While the wetter snow certainly has its challenges, patrollers additionally rely on experiences of past winters to maintain the upper hand.
“The depth of experience we have up here has been really useful to use the collective knowledge of the group,” said patroller Jason Holton.
This will be the seventh year Holton has been employed with Ski Patrol at CBMR, and one he’ll always remember.
“It’s above average for sure,” said Holton. “It’s one of the most historic Marches we’ve ever seen with the highest water content.”
But what does a high water content mean for snowpack?
Longtime CBMR patroller Chris Myall said the combination of different types of snow, in part, has led to such unprecedented conditions. The mix of maritime snow — or snowfall characterized by high water content and relatively mild temperatures — combined with what is typically a colder, continental snowpack in Crested Butte has led to greater instability in snowpack, particularly in the extreme terrain.
Coffey noted the rapid change in snowpack seen over the past couple of weeks.
Colorado isn't known for its wet and heavy snow, and the storms late in the season this year put greater stress on the snow that fell in the months of October and November. If, for example, a heavy storm puts pressure on the weaker layers, the snow is more susceptible to sliding — otherwise known as an avalanche.
In instances of rainfall, layers of snow can become increasingly vulnerable to slides due to the additional weight of the water.

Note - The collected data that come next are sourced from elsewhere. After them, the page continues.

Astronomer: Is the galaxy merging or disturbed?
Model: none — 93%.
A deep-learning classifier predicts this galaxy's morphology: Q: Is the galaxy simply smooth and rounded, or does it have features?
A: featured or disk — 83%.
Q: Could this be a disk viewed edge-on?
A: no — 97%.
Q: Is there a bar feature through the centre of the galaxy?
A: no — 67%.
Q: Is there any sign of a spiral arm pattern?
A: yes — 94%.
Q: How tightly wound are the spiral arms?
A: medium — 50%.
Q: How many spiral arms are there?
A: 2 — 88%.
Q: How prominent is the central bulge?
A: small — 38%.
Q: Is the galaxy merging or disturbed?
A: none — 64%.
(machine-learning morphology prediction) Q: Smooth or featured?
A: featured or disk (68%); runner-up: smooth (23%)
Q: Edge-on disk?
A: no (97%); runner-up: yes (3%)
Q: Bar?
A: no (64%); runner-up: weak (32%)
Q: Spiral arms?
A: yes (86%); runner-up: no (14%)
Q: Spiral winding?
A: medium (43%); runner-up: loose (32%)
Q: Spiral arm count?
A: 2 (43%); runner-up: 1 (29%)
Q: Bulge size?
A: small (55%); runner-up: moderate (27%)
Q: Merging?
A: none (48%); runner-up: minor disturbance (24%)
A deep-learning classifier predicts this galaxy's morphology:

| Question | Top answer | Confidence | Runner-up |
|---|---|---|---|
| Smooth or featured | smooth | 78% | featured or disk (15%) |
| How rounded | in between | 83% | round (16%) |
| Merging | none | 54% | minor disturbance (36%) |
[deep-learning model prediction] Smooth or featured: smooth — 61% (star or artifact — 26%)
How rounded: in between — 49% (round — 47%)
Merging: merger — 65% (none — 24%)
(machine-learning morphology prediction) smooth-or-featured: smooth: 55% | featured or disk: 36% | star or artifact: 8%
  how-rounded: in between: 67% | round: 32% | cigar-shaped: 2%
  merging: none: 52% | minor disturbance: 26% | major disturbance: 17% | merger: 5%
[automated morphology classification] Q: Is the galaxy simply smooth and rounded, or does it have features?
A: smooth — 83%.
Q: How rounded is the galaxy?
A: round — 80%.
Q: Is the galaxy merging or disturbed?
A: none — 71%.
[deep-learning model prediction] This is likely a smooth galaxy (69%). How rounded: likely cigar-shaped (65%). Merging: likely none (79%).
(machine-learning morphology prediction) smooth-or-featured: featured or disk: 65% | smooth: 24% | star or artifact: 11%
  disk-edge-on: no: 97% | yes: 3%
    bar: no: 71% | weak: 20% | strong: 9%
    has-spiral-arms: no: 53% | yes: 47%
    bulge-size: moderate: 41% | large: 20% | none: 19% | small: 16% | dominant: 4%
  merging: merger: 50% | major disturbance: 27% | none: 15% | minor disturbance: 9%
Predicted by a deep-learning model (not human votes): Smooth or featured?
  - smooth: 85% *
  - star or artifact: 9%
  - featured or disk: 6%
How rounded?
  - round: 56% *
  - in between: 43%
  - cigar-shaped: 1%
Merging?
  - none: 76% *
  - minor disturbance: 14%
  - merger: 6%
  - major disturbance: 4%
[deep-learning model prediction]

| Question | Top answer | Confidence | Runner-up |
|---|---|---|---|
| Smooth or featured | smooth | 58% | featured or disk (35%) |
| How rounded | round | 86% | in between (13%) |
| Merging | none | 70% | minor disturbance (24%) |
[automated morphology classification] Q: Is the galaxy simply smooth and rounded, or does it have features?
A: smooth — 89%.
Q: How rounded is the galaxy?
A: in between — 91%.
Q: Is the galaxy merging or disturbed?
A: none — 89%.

“This past storm we had some really wet, dense snow and so the avalanche cycle was quite phenomenal,” added Myall.
Last winter was no doubt drier than the current season, but the snowpack this year isn’t far off from the relatively big winter of 2016-17. As of March 29, 2017 CBMR’s snowpack sat at 308 inches. Comparatively, snowpack currently is measuring at about 278 inches, indicated Coffey.
Despite avalanche mitigation efforts with which Ski Patrol has been involved this winter, there is an upside.
“It’s also been some of the greatest skiing of our careers,” said Baumm.
CBMR Vice President and General Manager Tim Baker extended his gratitude for the work that has been done by patrollers in this unprecedented season.
“Crested Butte Mountain Resort’s ski patrollers and the entire mountain operations team take an amazing amount of professional pride in what they do day-in and day-out, and when you look at the amount of variables they collectively manage in the course of a day, it is astounding,” said Baker. “The weather and snow are just two pieces to a much larger and more intricate puzzle of ski area operations, and we owe a great deal of gratitude to our entire team for making skiing as safe as possible and providing a memorable experience for our guests.”